De 1980 à 1983 , Le Tribunal des flagrants délires a sévi sur France Inter. Un DVD permet de retrouver plusieurs épisodes de l’émission satirique.-
par Vincent Ostria
Si tous les quadras et plus se souviennent aujourd’hui avec nostalgie du Tribunal des flagrants délires de Claude Villers sur France Inter, peu savent que certaines de ces émissions de radio avaient été filmées par Claude Berri. Leur télédiffusion est l’occasion de découvrir, près de trente ans après, que cette émission satirique, qui a laissé une empreinte indélébile malgré la brièveté de son existence (dix-huit mois en tout et pour tout, entre 1980 et 1983), était, malgré sa loufoquerie évidente, mise en scène avec un soin scrupuleux.
C’est sans doute la première émission de radio conçue à la façon d’un spectacle. Loin d’être une vague parodie de justice, même pour la bonne cause, celle de l’humour, le Tribunal en reproduisait la pompe et le cérémonial de façon assez précise. Quant au contenu il était, lui, complètement loufoque. Quand on visionne ces quelques exemples, on est surpris : le décor est conforme à celui d’un tribunal, tout comme les costumes des officiants, de Claude Villers, qui incarne le président, à ses vedettes comiques, Pierre Desproges, le procureur, et Luis Rego, l’avocat de la défense. Sans parler des huissiers, assesseurs, etc. Même le pianiste de l’émission était affublé d’un uniforme de brigadier. Le Fou du roi, qui a actuellement la même fonction sur France Inter, se déroule autour d’une simple table ronde. La singularité des Flagrants délires provenait en partie de cette théâtralité.
L’autre raison de sa persistance dans la mémoire collective est bien sûr la personnalité de ses humoristes, Desproges bien sûr, mais aussi Rego. Un contrepoids au sérieux relatif de Villers dans une première partie qui se résumait finalement à une interview de l’invité venu faire la promo d’un film, une pièce, un livre, etc. Au contraire d’aujourd’hui, on pouvait consacrer plus d’une heure à une seule personnalité. Quitte à émailler l’interview de témoignages farcesques (souvent dus à des célébrités) et d’intermèdes musicaux.

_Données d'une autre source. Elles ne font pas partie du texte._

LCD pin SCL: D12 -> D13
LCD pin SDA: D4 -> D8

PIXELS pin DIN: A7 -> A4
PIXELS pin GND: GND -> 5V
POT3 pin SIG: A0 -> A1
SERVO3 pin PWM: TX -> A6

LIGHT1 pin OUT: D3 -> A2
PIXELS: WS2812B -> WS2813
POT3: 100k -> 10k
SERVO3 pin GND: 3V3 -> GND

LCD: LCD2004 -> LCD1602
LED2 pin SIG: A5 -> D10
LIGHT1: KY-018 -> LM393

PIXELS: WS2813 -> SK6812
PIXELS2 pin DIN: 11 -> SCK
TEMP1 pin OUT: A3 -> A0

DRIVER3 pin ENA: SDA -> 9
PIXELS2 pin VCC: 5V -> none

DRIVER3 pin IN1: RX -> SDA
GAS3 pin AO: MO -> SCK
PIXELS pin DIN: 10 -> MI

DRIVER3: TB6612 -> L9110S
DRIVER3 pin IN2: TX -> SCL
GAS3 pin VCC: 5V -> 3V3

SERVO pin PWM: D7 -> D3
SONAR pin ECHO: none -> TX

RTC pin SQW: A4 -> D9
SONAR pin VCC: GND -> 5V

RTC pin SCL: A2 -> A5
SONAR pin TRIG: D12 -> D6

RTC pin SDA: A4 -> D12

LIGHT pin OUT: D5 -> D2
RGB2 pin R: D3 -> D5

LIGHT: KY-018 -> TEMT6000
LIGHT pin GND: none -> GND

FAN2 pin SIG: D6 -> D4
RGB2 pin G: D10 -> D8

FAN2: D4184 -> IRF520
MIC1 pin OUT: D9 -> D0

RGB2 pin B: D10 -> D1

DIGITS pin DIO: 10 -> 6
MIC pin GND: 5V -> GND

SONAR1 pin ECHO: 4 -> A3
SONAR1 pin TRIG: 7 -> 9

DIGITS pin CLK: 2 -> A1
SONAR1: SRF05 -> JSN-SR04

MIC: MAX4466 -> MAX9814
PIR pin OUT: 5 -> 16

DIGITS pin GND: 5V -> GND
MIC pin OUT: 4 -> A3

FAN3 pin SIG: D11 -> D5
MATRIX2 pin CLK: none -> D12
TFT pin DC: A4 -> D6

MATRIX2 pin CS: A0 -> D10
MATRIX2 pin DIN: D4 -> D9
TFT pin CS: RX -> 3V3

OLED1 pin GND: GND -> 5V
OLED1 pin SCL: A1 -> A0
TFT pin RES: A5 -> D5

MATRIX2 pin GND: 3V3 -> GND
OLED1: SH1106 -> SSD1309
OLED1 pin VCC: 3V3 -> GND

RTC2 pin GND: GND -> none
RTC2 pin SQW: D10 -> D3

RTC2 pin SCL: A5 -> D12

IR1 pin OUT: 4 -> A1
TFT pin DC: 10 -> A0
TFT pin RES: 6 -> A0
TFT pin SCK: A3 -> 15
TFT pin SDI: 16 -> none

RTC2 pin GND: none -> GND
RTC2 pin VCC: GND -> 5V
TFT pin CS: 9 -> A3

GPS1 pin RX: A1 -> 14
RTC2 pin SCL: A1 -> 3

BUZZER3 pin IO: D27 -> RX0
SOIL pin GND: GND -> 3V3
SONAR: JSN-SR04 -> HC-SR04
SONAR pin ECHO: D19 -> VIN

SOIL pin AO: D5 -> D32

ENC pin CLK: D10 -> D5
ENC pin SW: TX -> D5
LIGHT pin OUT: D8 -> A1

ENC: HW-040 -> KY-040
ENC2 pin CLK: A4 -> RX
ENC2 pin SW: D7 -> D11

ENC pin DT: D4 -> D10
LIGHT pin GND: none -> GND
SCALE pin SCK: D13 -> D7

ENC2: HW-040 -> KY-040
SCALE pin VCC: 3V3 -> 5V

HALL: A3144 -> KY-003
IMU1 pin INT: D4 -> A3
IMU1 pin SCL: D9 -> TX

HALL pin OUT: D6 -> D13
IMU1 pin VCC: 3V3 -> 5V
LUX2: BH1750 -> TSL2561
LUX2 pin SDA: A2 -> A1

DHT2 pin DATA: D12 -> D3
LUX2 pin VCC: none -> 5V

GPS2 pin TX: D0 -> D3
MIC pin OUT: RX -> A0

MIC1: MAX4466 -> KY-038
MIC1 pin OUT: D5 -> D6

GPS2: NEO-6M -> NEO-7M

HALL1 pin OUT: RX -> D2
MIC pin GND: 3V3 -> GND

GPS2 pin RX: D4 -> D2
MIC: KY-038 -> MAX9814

Le clou du spectacle étaient les plaidoiries de Desproges et Rego. Elles ont fait le succès de l’émission. Laquelle a aussi été l’une des premières émissions de divertissement à inviter des hommes politiques. Voir le cas de Jean-Marie Le Pen dont, d’une certaine manière, on a ainsi amorcé l’ascension médiatique. Invité au Tribunal en 1982, Le Pen déclare d’ailleurs qu’il n’avait pas eu accès à un média national depuis vingt ans. Son numéro de charme, où il défend Israël et condamne le nazisme (mais loue Pétain), entre autres, est très au point. Les plaidoiries afférentes de Desproges et Rego – qui narre dans son style souvent trash la journée d’un facho – sont fabuleuses.
En complément de cette diffusion, on propose une série d’entretiens avec Rego, Villers, et des humoristes actuels, qui ont le défaut de trop se focaliser sur le grand absent, Desproges, au détriment de l’émission elle-même. Mieux vaut voir (et réentendre) certaines sessions parfaites, comme celle de Jean Carmet, désopilante de bout en bout.
Le Tribunal des flagrants délires est en DVD chez Universal et en livre chez Denoël.